A feature to notice is: the query was automatically restricted to just columns actually needed from the source table to complete the calculation. This has the possibility of decreasing data volume and greatly speeding up query performance. Our [initial experiments](https://github.com/WinVector/rquery/blob/master/extras/PerfTest%2Emd) show `rquery` narrowed queries to be twice as fast as un-narrowed `dplyr` on a synthetic problem simulating large disk-based queries. We think if we connected directly to `Spark`'s relational operators (avoiding the `SQL` layer) we may be able to achieve even faster performance.
The above optimization is possible because the `rquery` representation is an intelligible tree of nodes, so we can interrogate the tree for facts about the query. For example:
```{r qfacts}
column_names(dq)
tables_used(dq)
columns_used(dq)
```
The additional record-keeping in the operator nodes allows checking and optimization (such as [query narrowing](http://www.win-vector.com/blog/2017/12/how-to-greatly-speed-up-your-spark-queries/)). The flow itself is represented as follows:
```{r pqp, comment=''}
cat(format(dq))
```
```{r diagram, fig.width=8, fig.height=8, eval=FALSE}
dq %.>%
op_diagram(.) %.>%
DiagrammeR::grViz(.)
```

`rquery` also includes a number of useful utilities (both as nodes and as functions).
```{r utils}
quantile_cols(db, "d")
rsummary(db, "d")
dq %.>%
quantile_node(.) %.>%
execute(db, .)
dq %.>%
rsummary_node(.) %.>%
execute(db, .)
```
We have found most big-data projects either require joining very many tables (something `rquery` join planners help with, please see [here](https://github.com/WinVector/rquery/blob/master/extras/JoinController%2Emd) and [here](https://github.com/WinVector/rquery/blob/master/extras/JoinController%2Emd)) or they require working with wide data-marts (where `rquery` query narrowing helps, please see [here](https://github.com/WinVector/rquery/blob/master/extras/PerfTest%2Emd)).

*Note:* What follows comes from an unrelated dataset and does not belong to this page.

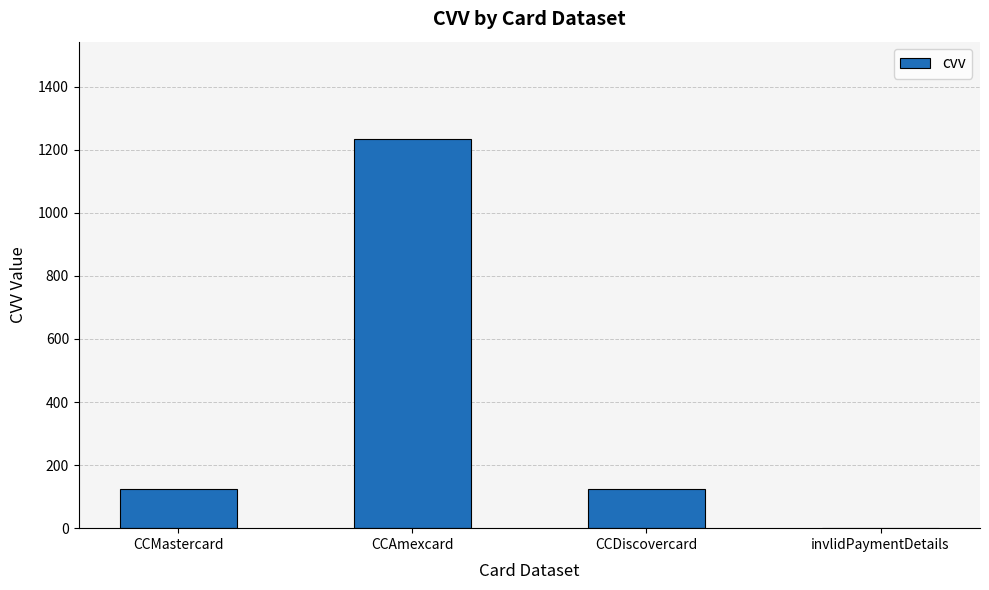

Reading left to right, list all the values displayed in this chart.

CCMastercard=123	CCAmexcard=1234	CCDiscovercard=123	invlidPaymentDetails=0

We can also stand `rquery` up on non-`DBI` sources such as [`SparkR`](https://github.com/WinVector/rquery/blob/master/extras/SparkR%2Emd)

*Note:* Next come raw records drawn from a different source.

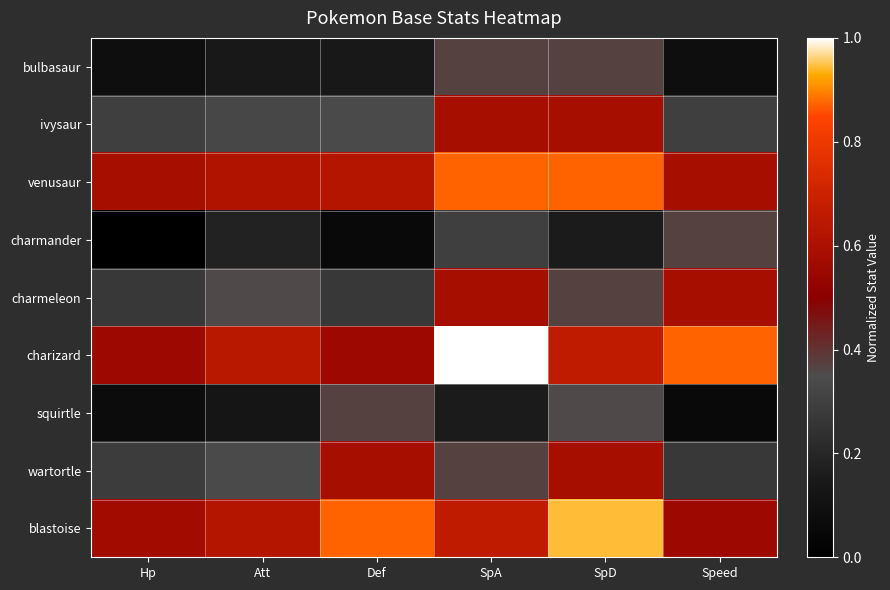

Reading left to right, extract all data points from this chart.

bulbasaur: Hp=0.1	Att=0.1	Def=0.1	SpA=0.4	SpD=0.4	Speed=0.1
ivysaur: Hp=0.3	Att=0.3	Def=0.3	SpA=0.6	SpD=0.6	Speed=0.3
venusaur: Hp=0.6	Att=0.6	Def=0.6	SpA=0.9	SpD=0.9	Speed=0.6
charmander: Hp=0.0	Att=0.2	Def=0.1	SpA=0.3	SpD=0.2	Speed=0.4
charmeleon: Hp=0.3	Att=0.4	Def=0.3	SpA=0.6	SpD=0.4	Speed=0.6
charizard: Hp=0.6	Att=0.6	Def=0.6	SpA=1.0	SpD=0.7	Speed=0.9
squirtle: Hp=0.1	Att=0.1	Def=0.4	SpA=0.2	SpD=0.4	Speed=0.1
wartortle: Hp=0.3	Att=0.3	Def=0.6	SpA=0.4	SpD=0.6	Speed=0.3
blastoise: Hp=0.6	Att=0.6	Def=0.9	SpA=0.7	SpD=0.9	Speed=0.6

and also [`data.table`](https://CRAN.R-project.org/package=data.table). The `data.table` adapter is being developed in the [`rqdatatable`](https://github.com/WinVector/rqdatatable) package, and can be [quite fast](http://www.win-vector.com/blog/2018/06/rqdatatable-rquery-powered-by-data-table/). Notice the examples in this mode all essentially use the same query pipeline, the user can choose where to apply it: in memory (`data.table`), in a `DBI` database (`PostgreSQL`, `Sparklyr`), and with even non-DBI systems (`SparkR`).
# See also
For deeper dives into specific topics, please see also:
* <a href="https://github.com/WinVector/rquery/blob/master/extras/JoinController%2Emd">Join Controller</a>
* <a href="https://github.com/WinVector/rquery/blob/master/extras/DependencySorting%2Emd">Join Dependency Sorting</a>
* <a href="https://github.com/WinVector/rquery/blob/master/extras/AssigmentPartitioner%2Emd">Assignment Partitioner</a>
* <a href="https://github.com/WinVector/rquery/blob/master/extras/ExtraDBs%2Emd">DifferentDBs</a>
* <a href="https://github.com/WinVector/rqdatatable">rqdatatable</a>
```{r cleanup, include=FALSE}
if(use_spark) {
sparklyr::spark_disconnect(raw_connection)
} else {
DBI::dbDisconnect(raw_connection)
}
rm(list = c("raw_connection", "db"))
```
# Installing
To install `rquery` please try `install.packages("rquery")`.